Yehya gathered data from several hundred children under four who passed through intensive care at the hospital between 2011 and 2016, and who had undergone mechanical ventilation.

“People don’t love the idea of experimenting on children, so I was interested to find out can we do it in a simulated way, and that’s what Declan was able to do.”

Bates and his team at Warwick then built a model to develop, test, and directly compare strategies that could implement more protective ventilation. The analysis was carried out using a computer simulator that included representations of multiple interacting organ systems, and a high level of physiological detail including multi-alveolar compartments, multicompartmental gas exchange, interdependent blood gas solubility and a range of other factors.

The model simulates all relevant aspects of pulmonary dynamics and gas exchange, such as the transport of air from mouth to airway and alveoli (tiny air sacs in the lungs), the gas exchange between alveoli and their corresponding capillaries, and the gas exchange between blood and peripheral tissue.

The model was calibrated against the individual patient data from the Philadelphia hospital on arterial blood gas contents, airway pressures and ventilator settings. A comprehensive range of parameters was taken into account, including respiratory quotient, total oxygen consumption, respiratory rate, and haemoglobin.

After the model was matched to each individual patient, the researchers investigated the potential for achieving more protective ventilation, by evaluating four different strategies, involving reducing tidal volumes (breath size) and limiting driving pressures.

“All the strategies we used are based on rational responses, what a clinician would do,” Yehya adds. “You could turn the ventilator settings down if you were concerned you were doing damage, but the reason people generally don’t, is that there isn’t a predictable response. What we’ve demonstrated with this model is that you can turn the settings down safely.”

The next step will be to test the algorithms in real patients. Yehya is now in the process of applying for funding and consent for preliminary clinical trials, something that is difficult to do in an intensive care setting.

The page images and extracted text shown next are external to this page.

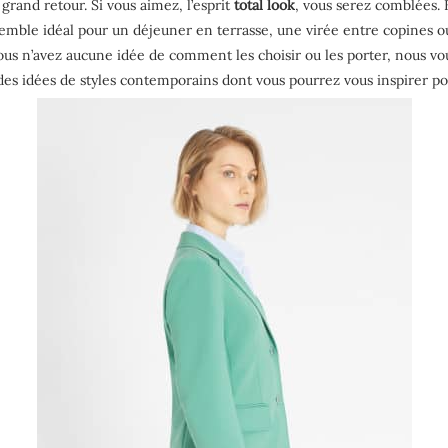
rand retour. Si vous aimez, l’esprit
total look
, vous serez comblées. 
semble idéal pour un déjeuner en terrasse, une virée entre copines 
vous n’avez aucune idée de comment les choisir ou les porter, nous v
 des idées de styles contemporains dont vous pourrez vous inspirer p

What the project illustrates is the potential of computer simulators to complement clinical decision making. Bates envisages a closed loop control algorithm, which could make constant tiny adjustments to ventilator settings in response to changes in the state of the patient. “It would be something like an autopilot system, which could provide individualised treatment.”

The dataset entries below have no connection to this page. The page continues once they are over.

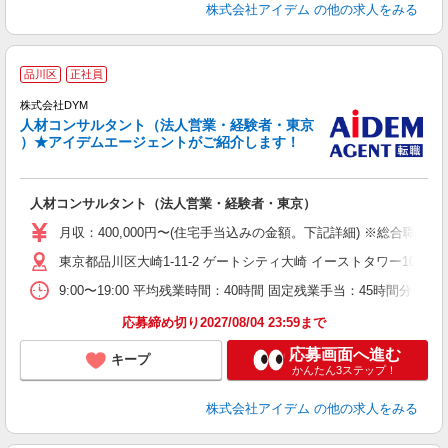
株式会社アイデム
の他の求人をみる
品川区
正社員
株式会社DYM
ち
人材コンサルタント（法人営業・経験者・東京
）★アイデムエージェントがご紹介します！
ケ
人材コンサルタント（法人営業・経験者・東京）
月収：400,000円〜(住宅手当込みの金額。下記詳細) ※総合職 ：
東京都品川区大崎1-11-2 ゲートシティ大崎 イーストタワー10F
9:00〜19:00 平均残業時間：40時間 固定残業手当：45時間分
応募締め切り2027/08/04 23:59まで
応募画面へ進む
キープ
かんたん3ステップ！
株式会社アイデム
の他の求人をみる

Breatnach is positive about the research and the underlying issue it is trying to address. However, he cautions that there is some way to go. “There is enormous variability in how illness manifests between individual children and over time. Also, targets such as smaller tidal volumes [breath size] are merely surrogates for meaningful outcomes such as improved survival rates with reduced long term morbidity.”

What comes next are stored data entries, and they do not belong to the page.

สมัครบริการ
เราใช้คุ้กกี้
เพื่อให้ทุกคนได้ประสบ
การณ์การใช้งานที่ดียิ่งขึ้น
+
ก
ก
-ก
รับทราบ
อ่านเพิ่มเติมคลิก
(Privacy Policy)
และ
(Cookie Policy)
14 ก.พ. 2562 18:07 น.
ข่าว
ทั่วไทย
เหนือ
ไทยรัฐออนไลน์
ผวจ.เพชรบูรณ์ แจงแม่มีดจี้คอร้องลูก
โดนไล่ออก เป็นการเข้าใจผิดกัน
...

Despite these barriers, Breatnach believes that work such as this could be the basis for the development of fully automated closed-loop systems directed by artificial intelligence algorithms. These could potentially offer a degree of responsiveness and precision well beyond that which a human carer can deliver.

“If you got the algorithm right, so that you got gentle ventilation that was helping the lung without harming it, there would certainly be advantages,” he says. “It would need to be reading and responding in a very timely manner.”

In the future a parent watching a ventilator at work may take it for granted that data being fed from their child to the ventilator, in real time, is fine-tuning the task of keeping their child alive, and helping them recover.